Some 34 million women and girls in sub-Saharan Africa could live in severe poverty in the next decade as a result of the effects of Covid-19, according to new data on empowerment interventions.
Between 2021 and 2030, the number of women and girls living in extremely poor households is expected to rise from 249 million to 283 million, the UN Department of Women and UN Economic and Social Affairs found in their joint report Progress on the Sustainable Development Goals: The Sex Screenshot 2020 Report.
It is worrying that by 2030, 71 percent of women and girls worldwide will be living in extreme poverty.
The pandemic is causing revival in extreme poverty, as it has disrupted efforts to eradicate poverty and inequality, as women and girls are most affected, the report said.
“Women are increasingly likely to live in extreme poverty than men. As the crisis exacerbates labor market instability, coupled with gender inequalities in access to economic resources and the distribution of unpaid care and domestic work, many more women are expected to fall into shortfall, ”reads the report.
Covid-19 stopped schooling, and it had a greater effect on the girls, including increasing teenage pregnancies with some contaminated, exchanging in teenage relationships or sex to satisfy an urgent need such as food and sanitary towels.
In light of this, the girls will be left behind in education, as the report finds that more than 11 million girls from pre- and tertiary education are at risk of not returning to school.
Their chances are further diminished as some countries like Tanzania have introduced prohibitive policies that prohibit pregnant adolescents or teenage mothers from going to school.
Routine health services
The report indicates that the preventive deaths of mothers by 2030 will be terminated as an unlikely achievement as it currently stands.
This is because the pandemic put considerable strain on the health systems, which not only disrupted the routine of health services but also changed the behavior of most women.
In Kenya, for example, the media has been thinking about expectant women choosing to come home for fear of contracting the virus in hospitals. Others were forced to give birth without competent servants, as they became pregnant during the hour and therefore could not travel to the nearest health institution.
In the prevailing circumstances, the report says, the world with more than one million lives is expected to be less than the target.
It is worrying that gender equality programs are still severely underfunded, as they receive only four percent of bilateral aid.
Data from the Organization for Economic Co-operation and Development (OECD) show that the allocation to gender equality programs remains very low at four percent.

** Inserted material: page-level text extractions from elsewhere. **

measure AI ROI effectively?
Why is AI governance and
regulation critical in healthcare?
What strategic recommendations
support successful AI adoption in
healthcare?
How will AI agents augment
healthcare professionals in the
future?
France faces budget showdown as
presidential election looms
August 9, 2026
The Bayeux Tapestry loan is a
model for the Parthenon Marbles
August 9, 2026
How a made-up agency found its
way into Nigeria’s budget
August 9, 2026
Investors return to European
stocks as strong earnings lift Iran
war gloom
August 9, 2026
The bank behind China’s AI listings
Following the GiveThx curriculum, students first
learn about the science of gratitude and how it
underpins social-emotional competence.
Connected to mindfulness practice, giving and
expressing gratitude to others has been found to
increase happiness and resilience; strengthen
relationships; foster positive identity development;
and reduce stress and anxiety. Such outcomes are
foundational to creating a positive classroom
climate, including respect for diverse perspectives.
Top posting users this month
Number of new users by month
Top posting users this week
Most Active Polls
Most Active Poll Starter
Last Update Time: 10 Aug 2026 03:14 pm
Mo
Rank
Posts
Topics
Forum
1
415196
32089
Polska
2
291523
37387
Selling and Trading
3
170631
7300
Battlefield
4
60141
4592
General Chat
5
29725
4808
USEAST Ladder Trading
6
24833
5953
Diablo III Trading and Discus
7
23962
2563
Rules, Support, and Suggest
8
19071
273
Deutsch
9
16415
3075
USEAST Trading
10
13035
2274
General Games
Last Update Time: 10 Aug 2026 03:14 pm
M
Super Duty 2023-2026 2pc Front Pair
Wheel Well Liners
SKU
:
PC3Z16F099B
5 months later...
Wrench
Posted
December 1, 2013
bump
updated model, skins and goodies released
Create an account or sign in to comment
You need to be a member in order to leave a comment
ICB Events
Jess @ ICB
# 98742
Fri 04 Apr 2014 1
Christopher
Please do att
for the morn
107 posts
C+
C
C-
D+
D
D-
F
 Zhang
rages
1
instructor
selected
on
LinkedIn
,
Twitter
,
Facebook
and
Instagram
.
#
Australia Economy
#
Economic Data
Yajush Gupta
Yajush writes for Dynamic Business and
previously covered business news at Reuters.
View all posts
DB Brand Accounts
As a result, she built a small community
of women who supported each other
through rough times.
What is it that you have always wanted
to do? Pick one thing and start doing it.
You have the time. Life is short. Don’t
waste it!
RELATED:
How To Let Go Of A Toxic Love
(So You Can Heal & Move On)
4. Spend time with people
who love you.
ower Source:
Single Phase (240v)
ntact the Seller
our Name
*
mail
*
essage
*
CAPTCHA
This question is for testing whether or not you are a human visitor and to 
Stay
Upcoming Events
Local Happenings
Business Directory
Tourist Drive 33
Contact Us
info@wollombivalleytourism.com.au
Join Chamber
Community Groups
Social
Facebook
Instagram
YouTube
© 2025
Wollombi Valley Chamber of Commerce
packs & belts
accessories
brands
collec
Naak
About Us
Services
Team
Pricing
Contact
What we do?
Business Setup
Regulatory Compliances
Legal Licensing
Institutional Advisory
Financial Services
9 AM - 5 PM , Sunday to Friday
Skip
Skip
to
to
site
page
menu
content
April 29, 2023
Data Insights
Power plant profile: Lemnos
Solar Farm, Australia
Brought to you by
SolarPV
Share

At the same time, gender-blind bilateral aid is very high, standing at 62 percent.
The UN leadership is already concerned about the slow pace at which women’s empowerment is being promoted.
“Change is coming at a pace that is too slow for the women and girls whose lives depend on it, and for the effectiveness of our efforts to maintain international peace and security,” he said. António Guterres, on 29 October during the UN Public Security Council’s annual public debate on women, peace and security.
He said a meager 0.2 percent of bilateral aid to fragile and conflict-ridden situations goes to women’s organizations, which essentially support local women’s peace initiatives and indigenous conflict resolution processes.
And it reverses efforts to meet the commitments contained in UN Security Council Resolution 1325 (UNSCR 1325) on women, peace and security.